Copy out the notation text from every one of the records below, character for character, and leave the pictures out of your answer.

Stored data
————————
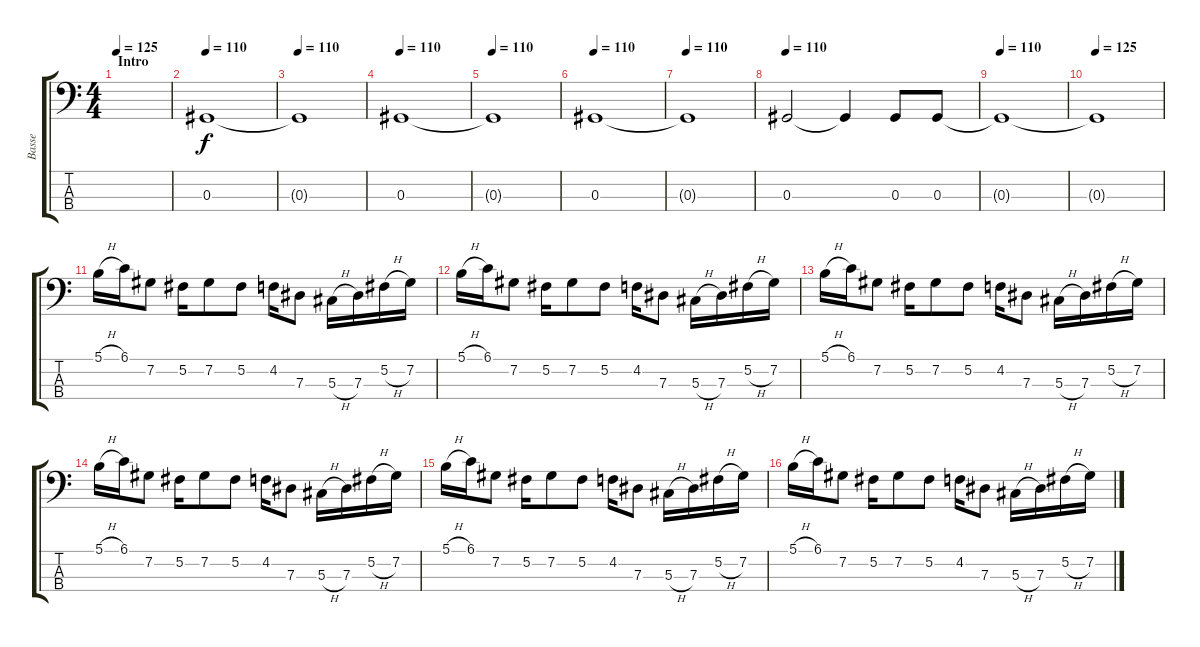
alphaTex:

\track ("Basse" "Basse") {instrument electricbasspick}
\staff {score tabs}
\tuning (Gb2 Db2 Ab1 Eb1) {hide}
\ts (4 4)
\section ("" "Intro")
\tempo 125
\tempo 110
\tempo 125
\clef f4
\ks c
|
\tempo 110
0.3.1 |
\tempo 110
0.3{t}.1 |
\tempo 110
0.3.1 |
\tempo 110
0.3{t}.1 |
\tempo 110
0.3.1 |
\tempo 110
0.3{t}.1 |
\tempo 110
0.3.2 0.3{t}.4 0.3.8 0.3.8 |
\tempo 110
0.3{t}.1 |
\tempo 125
0.3{t}.1 |
5.1{h}.16 6.1.16 7.2.8 5.2.16 7.2.8 5.2.8 4.2.16 7.3.8 5.3{h}.16 7.3.16 5.2{h}.16 7.2.16 |
5.1{h}.16 6.1.16 7.2.8 5.2.16 7.2.8 5.2.8 4.2.16 7.3.8 5.3{h}.16 7.3.16 5.2{h}.16 7.2.16 |
5.1{h}.16 6.1.16 7.2.8 5.2.16 7.2.8 5.2.8 4.2.16 7.3.8 5.3{h}.16 7.3.16 5.2{h}.16 7.2.16 |
5.1{h}.16 6.1.16 7.2.8 5.2.16 7.2.8 5.2.8 4.2.16 7.3.8 5.3{h}.16 7.3.16 5.2{h}.16 7.2.16 |
5.1{h}.16 6.1.16 7.2.8 5.2.16 7.2.8 5.2.8 4.2.16 7.3.8 5.3{h}.16 7.3.16 5.2{h}.16 7.2.16 |
5.1{h}.16 6.1.16 7.2.8 5.2.16 7.2.8 5.2.8 4.2.16 7.3.8 5.3{h}.16 7.3.16 5.2{h}.16 7.2.16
————————
**TASK RESPONSE**
alphaTex:

\track ("Basse" "Basse") {instrument electricbasspick}
\staff {score tabs}
\tuning (Gb2 Db2 Ab1 Eb1) {hide}
\ts (4 4)
\section ("" "Intro")
\tempo 125
\tempo 110
\tempo 125
\clef f4
\ks c
|
\tempo 110
0.3.1 |
\tempo 110
0.3{t}.1 |
\tempo 110
0.3.1 |
\tempo 110
0.3{t}.1 |
\tempo 110
0.3.1 |
\tempo 110
0.3{t}.1 |
\tempo 110
0.3.2 0.3{t}.4 0.3.8 0.3.8 |
\tempo 110
0.3{t}.1 |
\tempo 125
0.3{t}.1 |
5.1{h}.16 6.1.16 7.2.8 5.2.16 7.2.8 5.2.8 4.2.16 7.3.8 5.3{h}.16 7.3.16 5.2{h}.16 7.2.16 |
5.1{h}.16 6.1.16 7.2.8 5.2.16 7.2.8 5.2.8 4.2.16 7.3.8 5.3{h}.16 7.3.16 5.2{h}.16 7.2.16 |
5.1{h}.16 6.1.16 7.2.8 5.2.16 7.2.8 5.2.8 4.2.16 7.3.8 5.3{h}.16 7.3.16 5.2{h}.16 7.2.16 |
5.1{h}.16 6.1.16 7.2.8 5.2.16 7.2.8 5.2.8 4.2.16 7.3.8 5.3{h}.16 7.3.16 5.2{h}.16 7.2.16 |
5.1{h}.16 6.1.16 7.2.8 5.2.16 7.2.8 5.2.8 4.2.16 7.3.8 5.3{h}.16 7.3.16 5.2{h}.16 7.2.16 |
5.1{h}.16 6.1.16 7.2.8 5.2.16 7.2.8 5.2.8 4.2.16 7.3.8 5.3{h}.16 7.3.16 5.2{h}.16 7.2.16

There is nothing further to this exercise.